***** DATA SHOWN

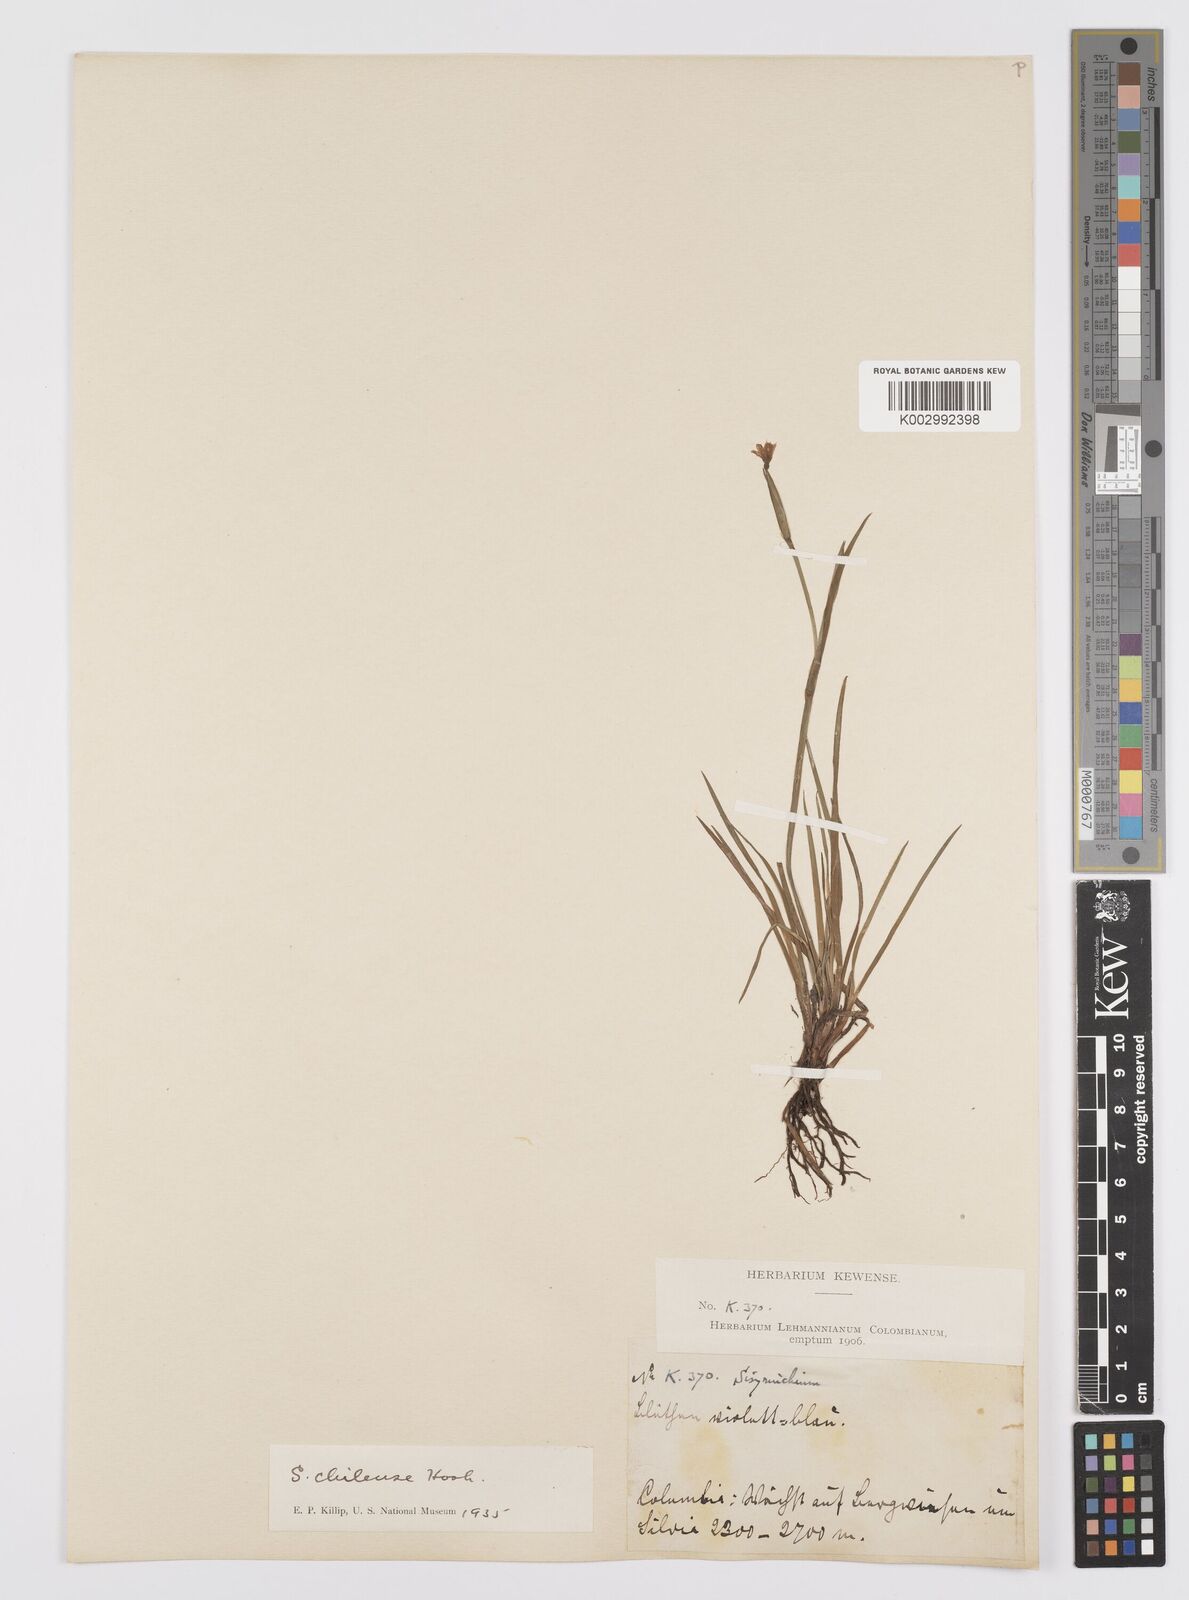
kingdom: Plantae
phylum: Tracheophyta
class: Liliopsida
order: Asparagales
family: Iridaceae
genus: Sisyrinchium
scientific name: Sisyrinchium chilense
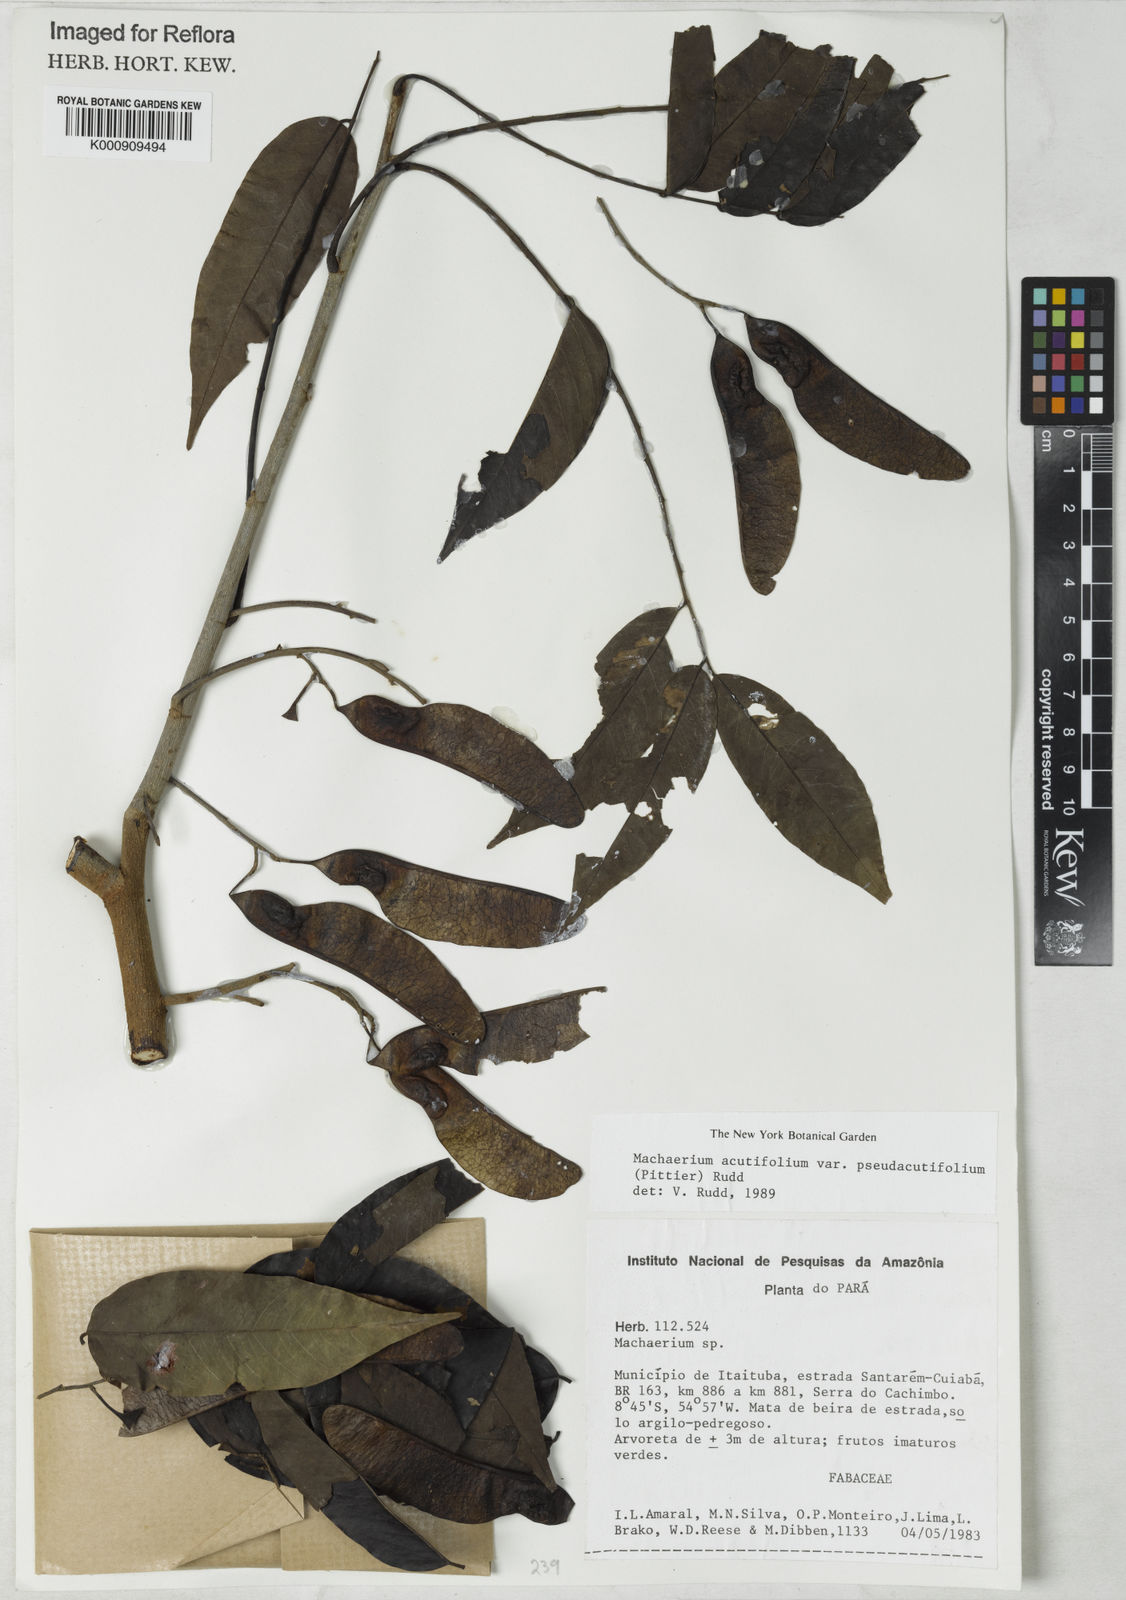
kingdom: Plantae
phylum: Tracheophyta
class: Magnoliopsida
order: Fabales
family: Fabaceae
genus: Machaerium
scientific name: Machaerium acutifolium
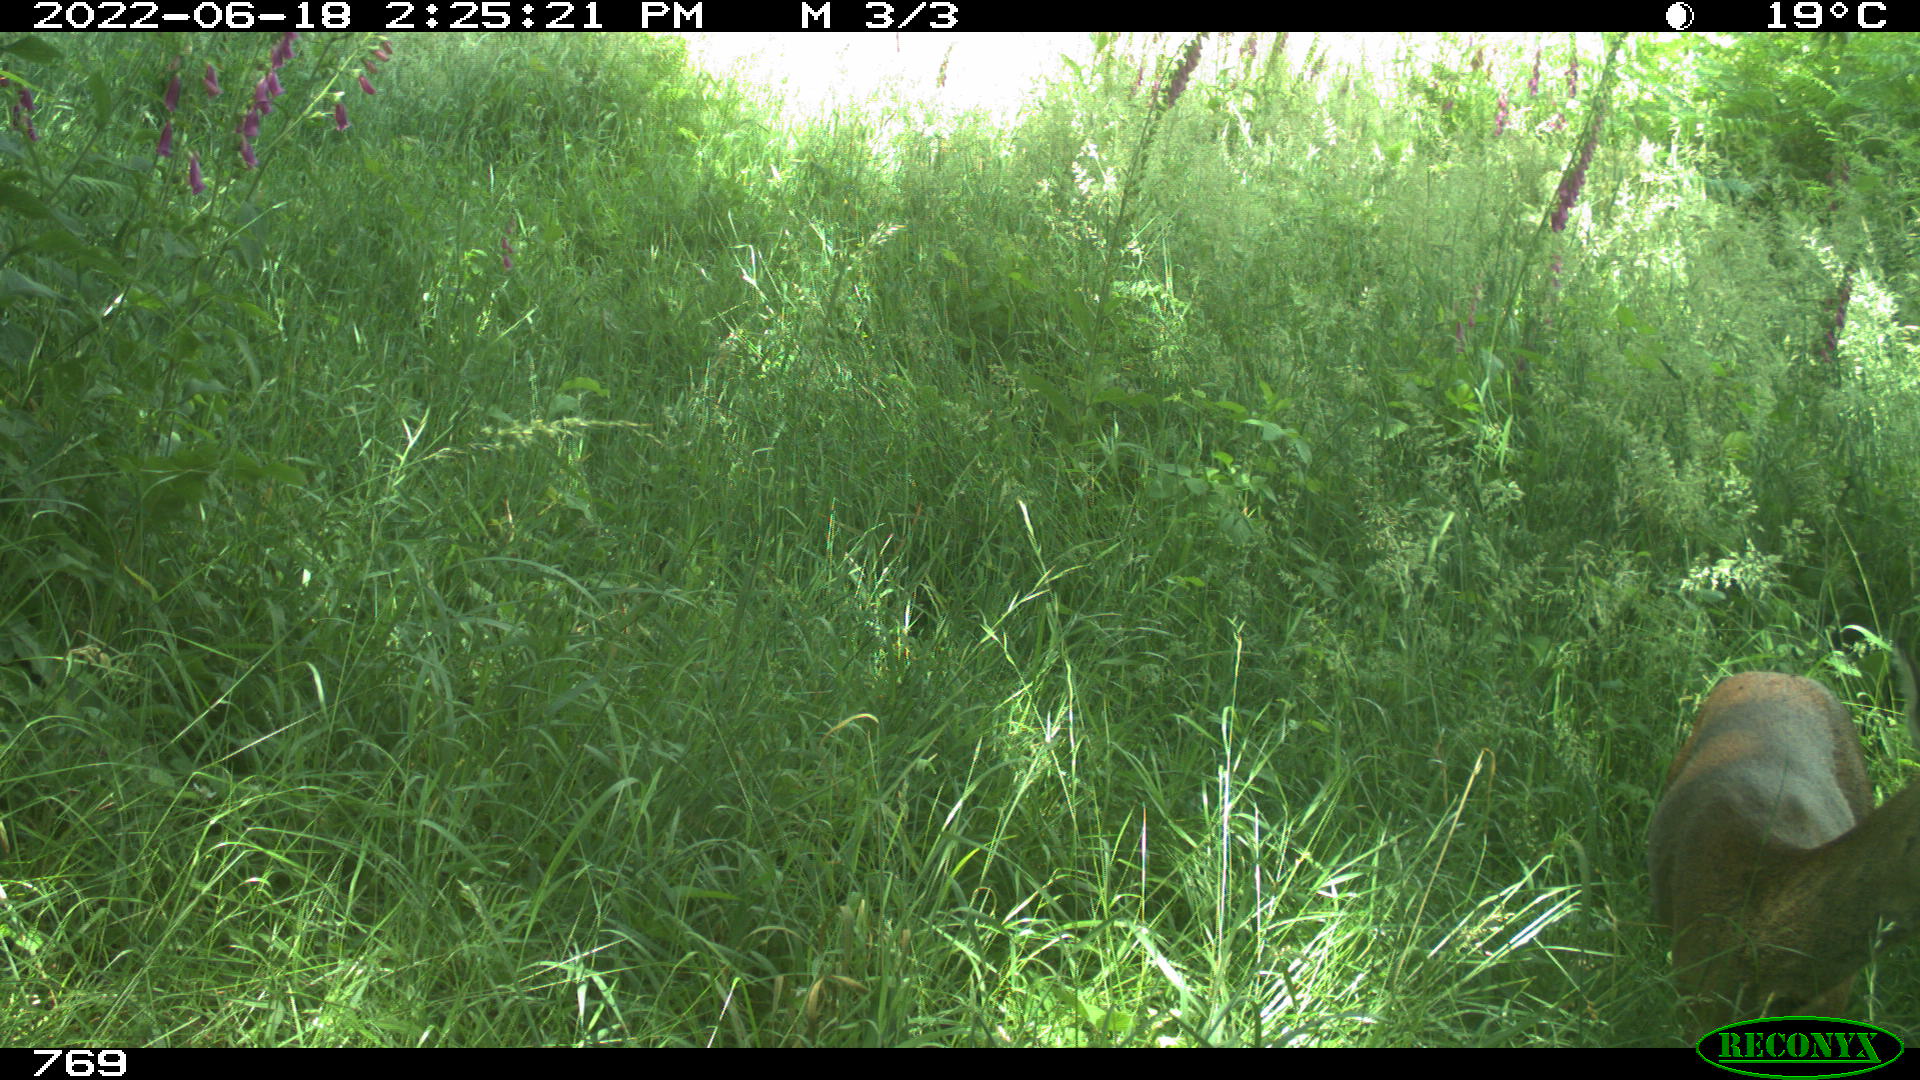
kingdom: Animalia
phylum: Chordata
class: Mammalia
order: Artiodactyla
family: Cervidae
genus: Capreolus
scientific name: Capreolus capreolus
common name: Western roe deer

**********

State only the number of lines in the entries that contain the string "name". The match is case-sensitive.

4